Большинство альманахов, выпускавшихся в 1820–30-е гг., не отличалось концептуальным характером; многие из альманахов преследовали исключительно коммерческие цели. Недаром Пушкин презрительно и враждебно отзывался об «альманашниках» обеих столиц. Тем не менее, такие альманахи, как «Русская старина», «Русская Талия», а особенно «Северные цветы», имели существенное значение для развития литературы и журналистики, задача которых состояла в борьбе со всякого рода подражательностью в литературе, в поиске истинного романтизма. Эту задачу ставил перед собой В. К. Кюхельбекер, теоретические и критико-полемические статьи которого в альманахе «Северные цветы» отражали декабристскую линию русской журналистики. Кюхельбекер, как Сомов, выступил с обвинением в адрес русской поэзии, упрекая ее в однообразии. Главными отличиями романтической поэзии от классической, по мнению Кюхельбекера, являются свобода, оригинальность, новизна художественного выражения. По мысли критика, для литературного развития необходима опора на народную поэзию. В основу своих статей Сомов положил тезисы, ключевые для эстетики романтизма. Критик указывал, что форма зарождается в душе поэта вместе с идеей и что «сотворить что-либо вне природы, или, по крайней мере, несходное с каким-либо из предметов чувственных, есть физически невозможное для человека даже с самым пылким воображением» [5, с. 379]. Сомов заинтересованно относился к каждому подлинному дарованию, внимательно следил за художественными исканиями поэтов – своих современников, учитывал все наиболее ценное и плодотворное в их творческом опыте, что мы видим в его критических разборах произведений Державина, Жуковского, Пушкина.

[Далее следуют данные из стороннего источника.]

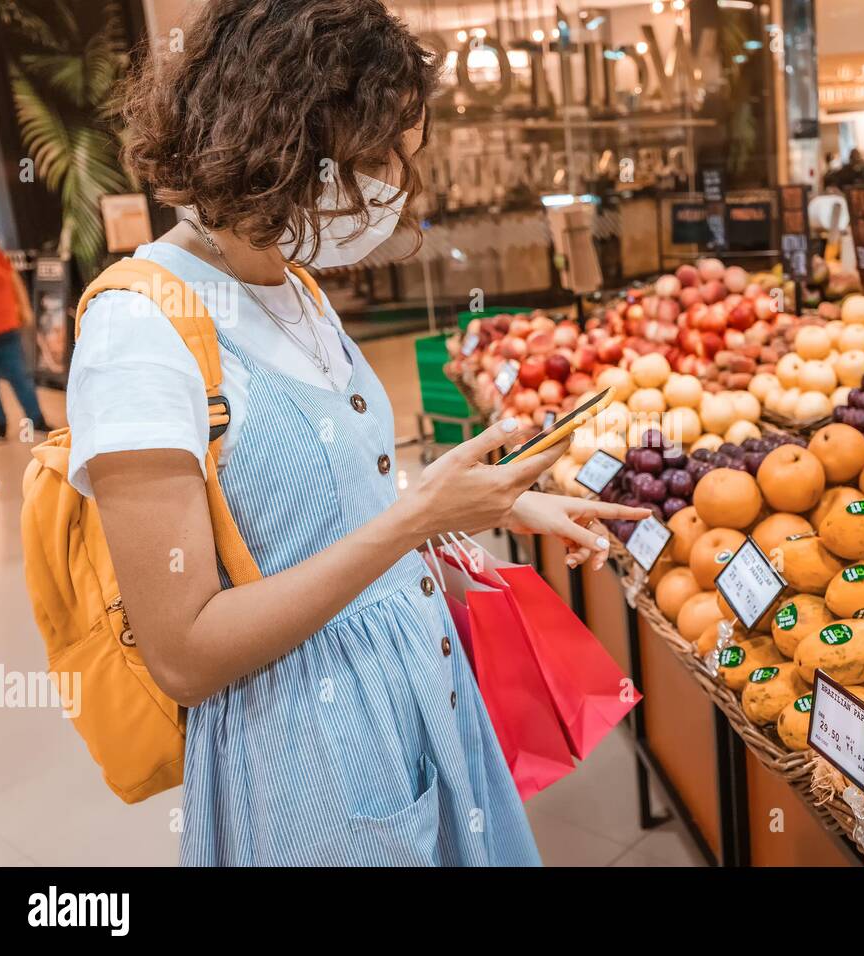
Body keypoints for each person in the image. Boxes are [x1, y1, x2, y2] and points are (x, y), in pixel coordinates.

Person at [68, 0, 644, 867]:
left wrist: (474, 507)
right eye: (379, 156)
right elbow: (183, 653)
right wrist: (413, 521)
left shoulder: (292, 283)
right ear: (282, 139)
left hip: (417, 700)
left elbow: (325, 516)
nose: (401, 183)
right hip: (304, 751)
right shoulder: (139, 332)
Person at [0, 239, 50, 441]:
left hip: (7, 328)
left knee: (21, 377)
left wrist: (24, 307)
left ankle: (37, 420)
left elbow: (13, 278)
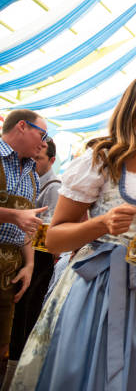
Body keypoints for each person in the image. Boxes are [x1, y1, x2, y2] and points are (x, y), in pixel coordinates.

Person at [9, 73, 136, 391]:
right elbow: (52, 238)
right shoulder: (101, 160)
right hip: (96, 290)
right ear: (128, 109)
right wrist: (101, 224)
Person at [3, 139, 60, 389]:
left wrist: (29, 263)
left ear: (51, 161)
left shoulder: (47, 183)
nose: (35, 160)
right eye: (34, 156)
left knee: (17, 323)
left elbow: (42, 232)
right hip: (28, 255)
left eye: (40, 157)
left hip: (33, 258)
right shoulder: (26, 175)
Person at [0, 109, 48, 387]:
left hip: (11, 273)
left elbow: (28, 227)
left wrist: (29, 265)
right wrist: (13, 215)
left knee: (2, 345)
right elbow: (20, 218)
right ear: (21, 126)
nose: (43, 143)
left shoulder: (33, 175)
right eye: (42, 135)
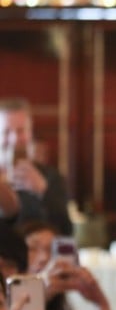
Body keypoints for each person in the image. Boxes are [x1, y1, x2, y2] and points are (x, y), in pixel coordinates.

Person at [0, 98, 72, 235]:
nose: (14, 139)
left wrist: (44, 191)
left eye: (21, 131)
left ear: (30, 132)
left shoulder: (51, 177)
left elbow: (66, 231)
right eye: (6, 132)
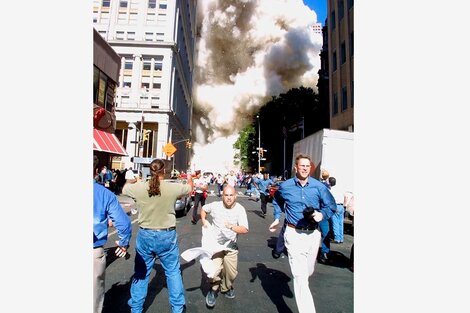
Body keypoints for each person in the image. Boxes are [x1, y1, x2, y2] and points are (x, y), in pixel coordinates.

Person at [122, 159, 193, 313]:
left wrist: (134, 179)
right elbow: (189, 189)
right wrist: (189, 177)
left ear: (150, 171)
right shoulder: (172, 188)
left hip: (146, 234)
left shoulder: (139, 188)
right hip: (166, 235)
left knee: (141, 273)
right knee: (173, 272)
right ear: (164, 172)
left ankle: (136, 308)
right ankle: (177, 308)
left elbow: (125, 189)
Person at [269, 153, 336, 313]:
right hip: (293, 234)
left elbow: (331, 205)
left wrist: (322, 215)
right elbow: (277, 199)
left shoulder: (319, 187)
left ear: (310, 168)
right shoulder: (285, 186)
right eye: (302, 166)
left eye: (307, 166)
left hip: (313, 235)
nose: (305, 168)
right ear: (296, 168)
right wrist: (277, 217)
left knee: (307, 272)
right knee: (300, 278)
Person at [93, 156, 132, 313]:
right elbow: (123, 223)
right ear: (96, 171)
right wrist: (123, 242)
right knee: (92, 301)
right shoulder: (104, 194)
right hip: (93, 251)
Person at [200, 185, 249, 308]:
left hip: (230, 246)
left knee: (231, 274)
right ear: (222, 196)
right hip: (215, 246)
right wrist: (204, 221)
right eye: (226, 195)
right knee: (213, 271)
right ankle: (213, 289)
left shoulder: (240, 209)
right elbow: (204, 209)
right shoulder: (215, 205)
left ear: (235, 196)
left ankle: (226, 287)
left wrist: (231, 226)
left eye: (231, 195)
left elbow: (244, 229)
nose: (228, 198)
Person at [328, 177, 345, 244]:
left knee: (335, 222)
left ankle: (337, 238)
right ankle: (341, 238)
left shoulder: (331, 190)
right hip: (341, 206)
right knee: (341, 223)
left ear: (329, 183)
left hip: (336, 206)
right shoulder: (340, 189)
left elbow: (330, 200)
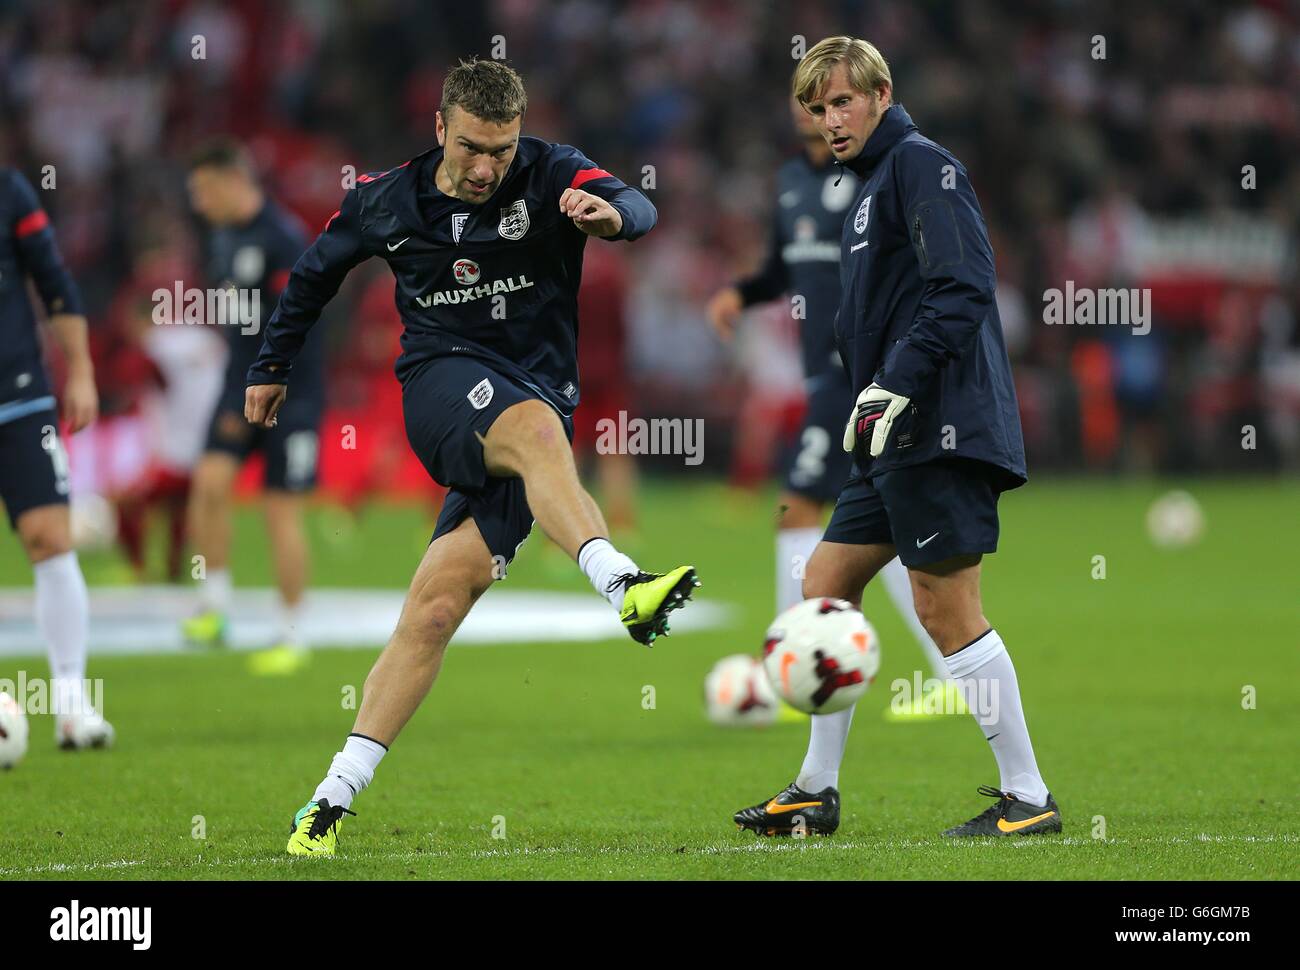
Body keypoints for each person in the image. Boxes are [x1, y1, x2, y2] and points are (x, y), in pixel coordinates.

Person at [243, 58, 698, 855]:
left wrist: (610, 219)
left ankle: (327, 801)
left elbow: (639, 203)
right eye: (472, 149)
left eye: (502, 149)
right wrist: (271, 366)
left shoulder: (553, 171)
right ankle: (621, 583)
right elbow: (312, 278)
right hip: (442, 386)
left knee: (437, 608)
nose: (488, 167)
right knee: (533, 431)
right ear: (441, 130)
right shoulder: (385, 200)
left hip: (536, 411)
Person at [735, 37, 1060, 839]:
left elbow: (965, 287)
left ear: (883, 92)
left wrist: (895, 383)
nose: (830, 119)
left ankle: (1029, 796)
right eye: (816, 108)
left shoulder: (920, 164)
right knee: (823, 583)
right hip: (889, 432)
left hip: (937, 423)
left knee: (944, 605)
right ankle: (816, 787)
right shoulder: (874, 181)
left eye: (843, 100)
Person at [706, 94, 953, 722]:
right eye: (808, 102)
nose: (817, 115)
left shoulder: (880, 176)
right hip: (824, 376)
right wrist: (743, 291)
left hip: (864, 375)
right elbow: (783, 267)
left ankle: (790, 664)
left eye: (828, 103)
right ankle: (939, 668)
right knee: (876, 525)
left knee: (799, 509)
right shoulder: (791, 180)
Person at [182, 140, 319, 676]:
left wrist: (277, 382)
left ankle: (291, 635)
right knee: (210, 483)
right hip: (238, 389)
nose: (198, 202)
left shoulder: (283, 238)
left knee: (280, 510)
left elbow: (302, 320)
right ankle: (215, 607)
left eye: (202, 190)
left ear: (231, 179)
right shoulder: (221, 238)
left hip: (292, 392)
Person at [0, 166, 113, 748]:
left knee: (50, 537)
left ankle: (71, 704)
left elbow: (55, 283)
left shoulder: (10, 189)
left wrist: (83, 374)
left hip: (19, 393)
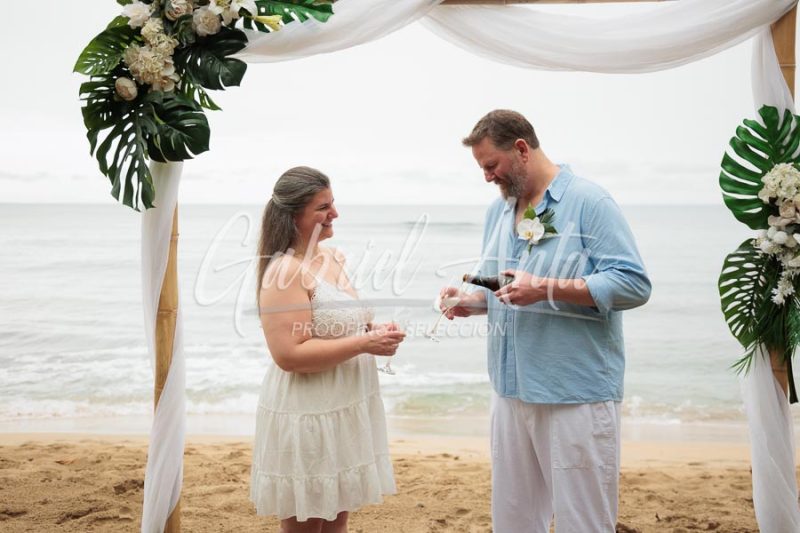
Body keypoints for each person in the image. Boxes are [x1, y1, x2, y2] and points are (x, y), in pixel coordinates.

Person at [440, 110, 651, 532]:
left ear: (521, 149)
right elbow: (501, 285)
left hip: (574, 394)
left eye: (490, 166)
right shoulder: (497, 213)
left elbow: (633, 284)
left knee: (583, 522)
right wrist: (470, 301)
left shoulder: (591, 202)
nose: (487, 177)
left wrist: (548, 288)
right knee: (514, 520)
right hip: (510, 391)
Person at [250, 166, 405, 533]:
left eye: (332, 203)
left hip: (345, 405)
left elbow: (340, 323)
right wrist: (364, 343)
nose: (334, 213)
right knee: (308, 521)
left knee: (337, 516)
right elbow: (288, 355)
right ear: (293, 216)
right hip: (309, 411)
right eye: (323, 207)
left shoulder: (332, 257)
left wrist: (375, 332)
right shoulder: (283, 272)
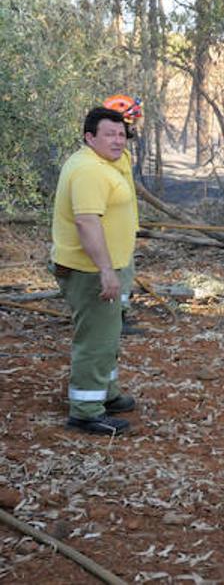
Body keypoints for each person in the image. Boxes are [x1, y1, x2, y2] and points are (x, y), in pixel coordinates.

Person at [50, 107, 140, 435]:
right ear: (90, 137)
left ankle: (106, 392)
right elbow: (87, 223)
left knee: (108, 334)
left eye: (121, 134)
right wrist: (106, 271)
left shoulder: (105, 163)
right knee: (96, 339)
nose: (118, 140)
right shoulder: (89, 170)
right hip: (90, 270)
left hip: (108, 264)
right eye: (109, 134)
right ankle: (86, 410)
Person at [102, 94, 143, 332]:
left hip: (125, 229)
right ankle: (114, 320)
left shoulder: (123, 155)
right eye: (132, 123)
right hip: (112, 231)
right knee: (119, 274)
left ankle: (120, 314)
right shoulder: (108, 158)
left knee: (126, 273)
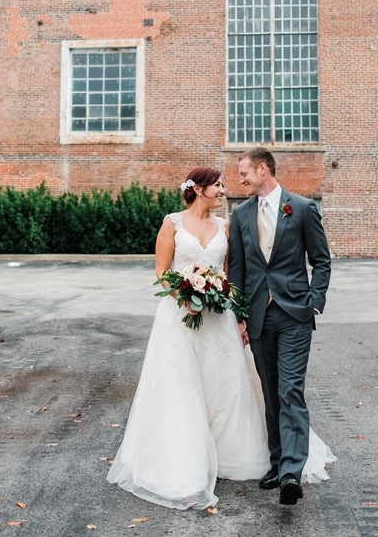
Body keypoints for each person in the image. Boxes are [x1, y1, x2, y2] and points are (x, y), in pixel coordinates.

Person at [106, 165, 335, 510]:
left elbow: (233, 271)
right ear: (198, 189)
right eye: (217, 185)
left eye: (225, 184)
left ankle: (240, 454)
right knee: (181, 386)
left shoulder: (226, 226)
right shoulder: (172, 223)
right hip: (179, 318)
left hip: (218, 315)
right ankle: (186, 459)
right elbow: (161, 270)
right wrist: (184, 295)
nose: (224, 190)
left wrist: (220, 295)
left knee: (227, 385)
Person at [228, 147, 332, 506]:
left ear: (262, 169)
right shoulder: (240, 214)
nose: (239, 178)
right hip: (258, 315)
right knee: (271, 393)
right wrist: (239, 315)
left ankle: (291, 471)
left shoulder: (302, 209)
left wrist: (313, 303)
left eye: (244, 172)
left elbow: (321, 261)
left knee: (290, 390)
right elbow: (238, 270)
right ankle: (276, 463)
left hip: (294, 315)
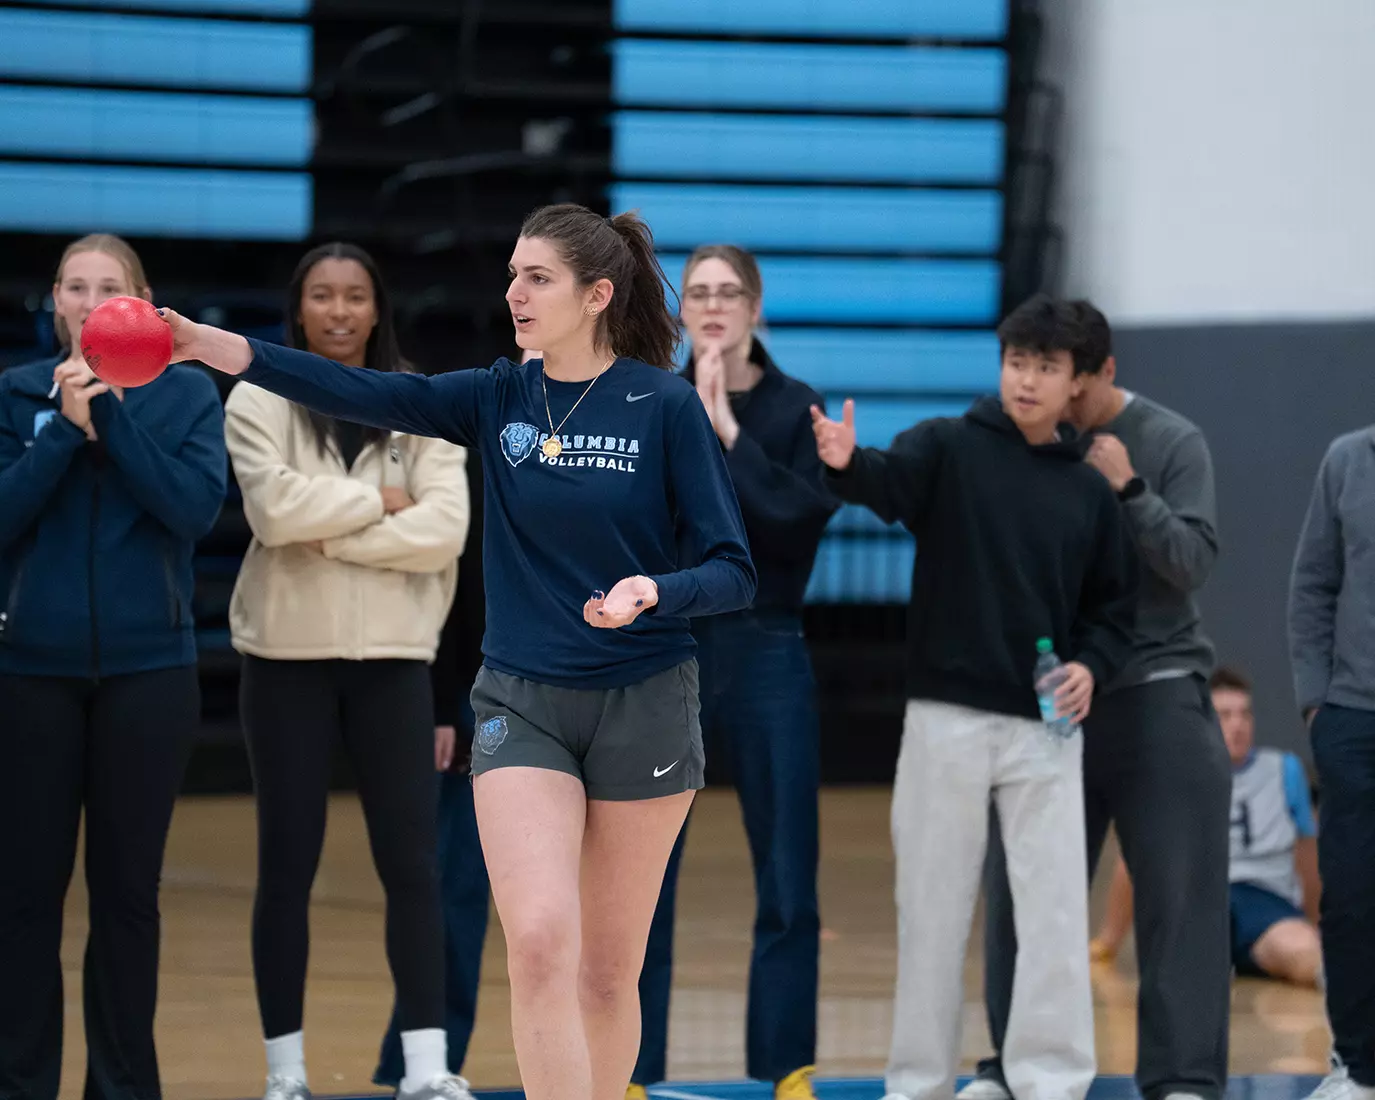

Эстетическая позиция Сомова вызвала неприятие со стороны русских издателей и журналистов. Так, Н. А. Полевой указал на то, что Сомов был «слишком жесток в приговоре «Телеграфу». Критик предпринял попытку оправдать подражательность русской литературы: «Сомов должен был перевернуть вопрос и на другую сторону: не от слабости ли отечественной литературы и происходит это пристрастие?» [4, с. 217]. Деятельность Полевого в «Московском телеграфе» принадлежит к числу наиболее ярких страниц в журналистике и критике 1830-х гг. Полевой боролся против литературных староверов и эпигонов классицизма, пропагандируя и защищая романтическое направление, боролся за свободу художественного творчества. Полевой способствовал демократизации русской литературы, но с недоумением и враждебностью высказывался об искусстве реалистического направления.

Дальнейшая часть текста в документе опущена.